- _Raw data_
━━━━━━━━
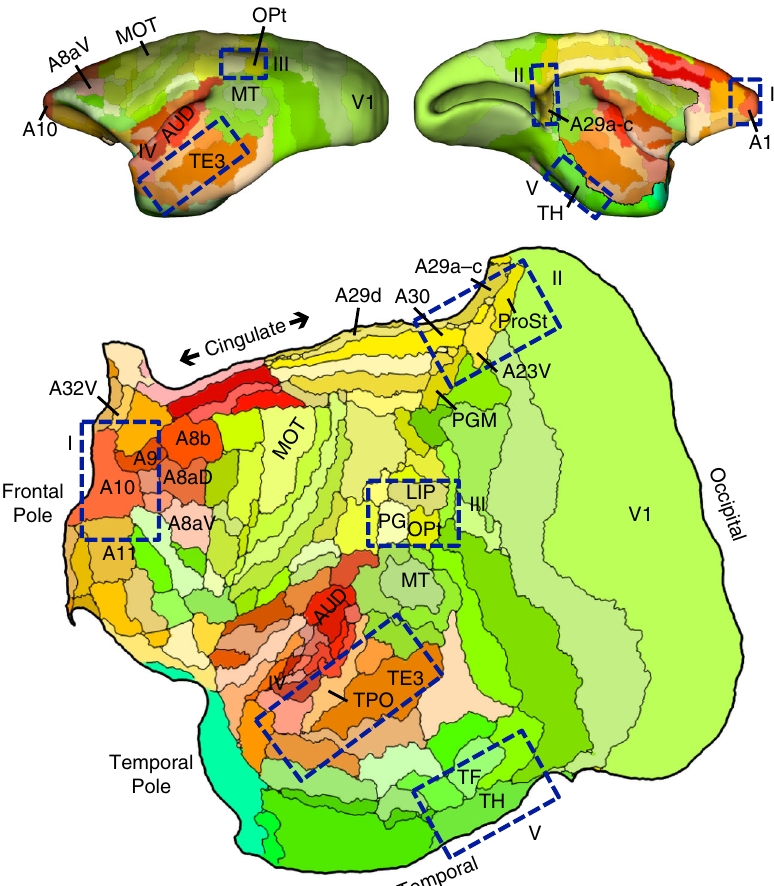
Fig. 1 Flat map format and candidate zones of interest. All cortical areas are displayed on a fl at map that minimizes distortion 58 . The lateral (top left) and midline (top right) show the volume surface models of the marmoset cortex color-coded corresponding to the fl at map representation below. Relevant areas are labeled for orientation as well as MOT (primary motor cortex A4ab) and AUD (auditory cortex involving multiple primary auditory areas). The major zones of interest in this paper are highlighted by blue rectangles: (I) frontopolar A10, (II) posterior midline A29a – c, A23, caudal A30, (III) rostral temporal association cortex TE3/TPO/PGa/IPa, (IV) posterior parietal cortex Opt/PG, and (IV) parahippocampal cortex TH/TF. These are not the only zones implicated in the default network but represent fi ve zones that are candidate homologs to several of the well-studied regions implicated in default network-A in the human 23 . Area labels use nomenclature of the Paxinos et al. 49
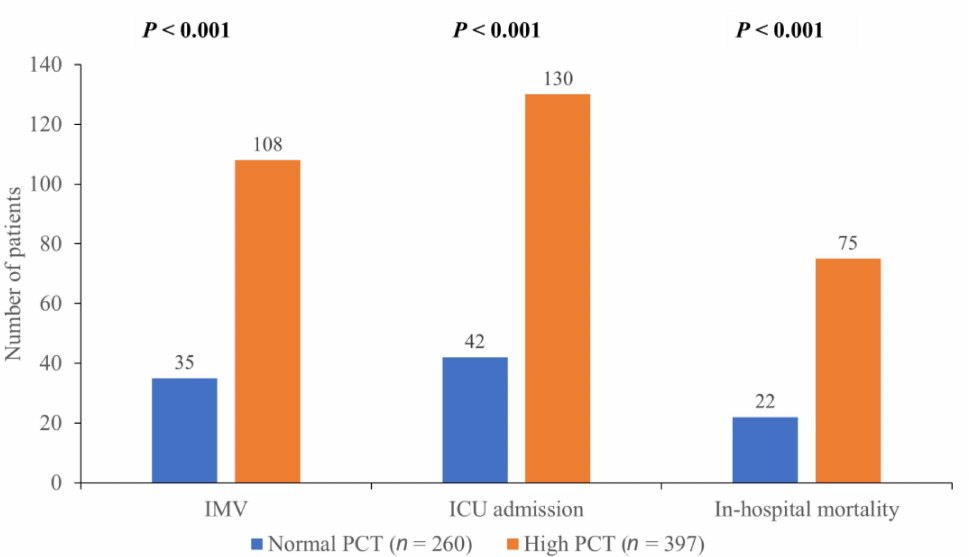
Figure 2. The primary outcomes in the normal and the high PCT groups. Abbreviations: ICU, intensive care unit; IMV, invasive mechanical ventilation; PCT,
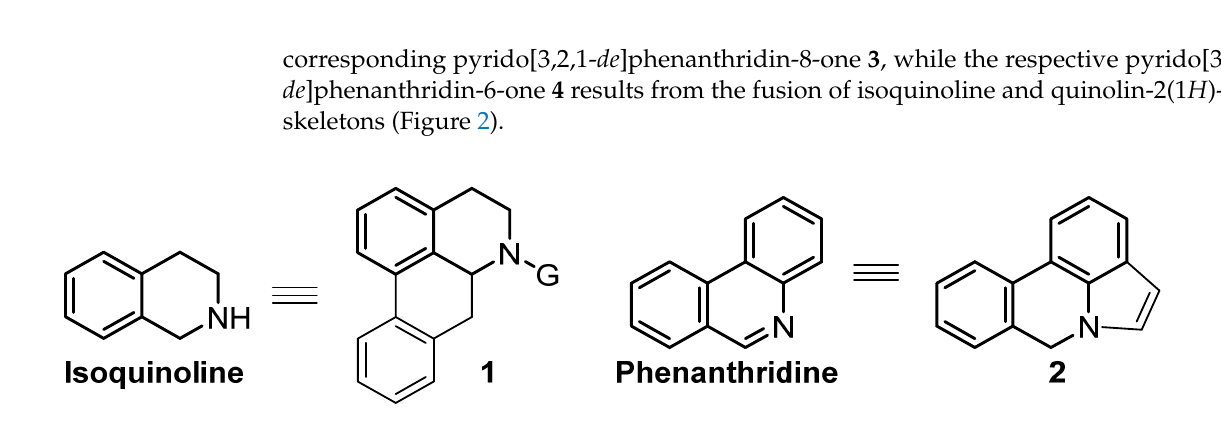
Molecules 2022 , 27 , x FOR PEER REVIEW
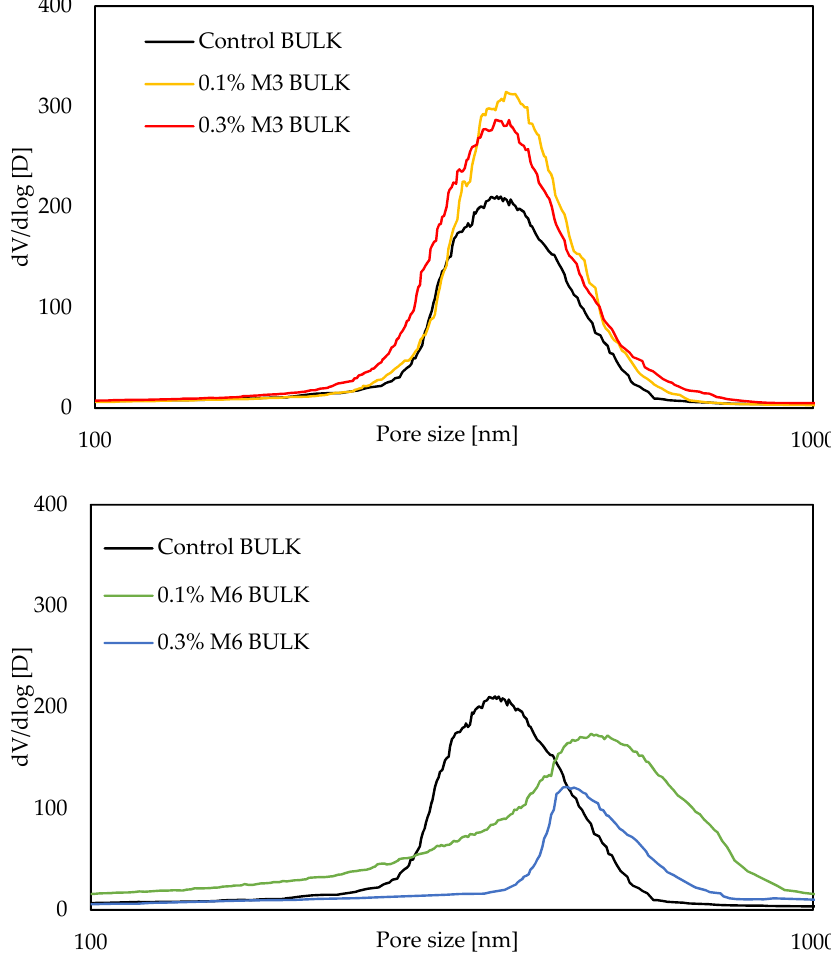
Figure 4. Pore size distributions of printed specimens with various mix compositions, measured at the bulk of the 3D printed concrete ( n = 1). Table 6. Pore characteristics obtained from mercury intrusion porosimetry for the bulk material ( n = 1).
━━━━━━━━
Give back word for word the lines from the one containing "Molecules 2022 , 27 , x FOR PEER REVIEW" through the final line of the data above. Pictures are to be left out.

Molecules 2022 , 27 , x FOR PEER REVIEW
Figure 4. Pore size distributions of printed specimens with various mix compositions, measured at the bulk of the 3D printed concrete ( n = 1). Table 6. Pore characteristics obtained from mercury intrusion porosimetry for the bulk material ( n = 1).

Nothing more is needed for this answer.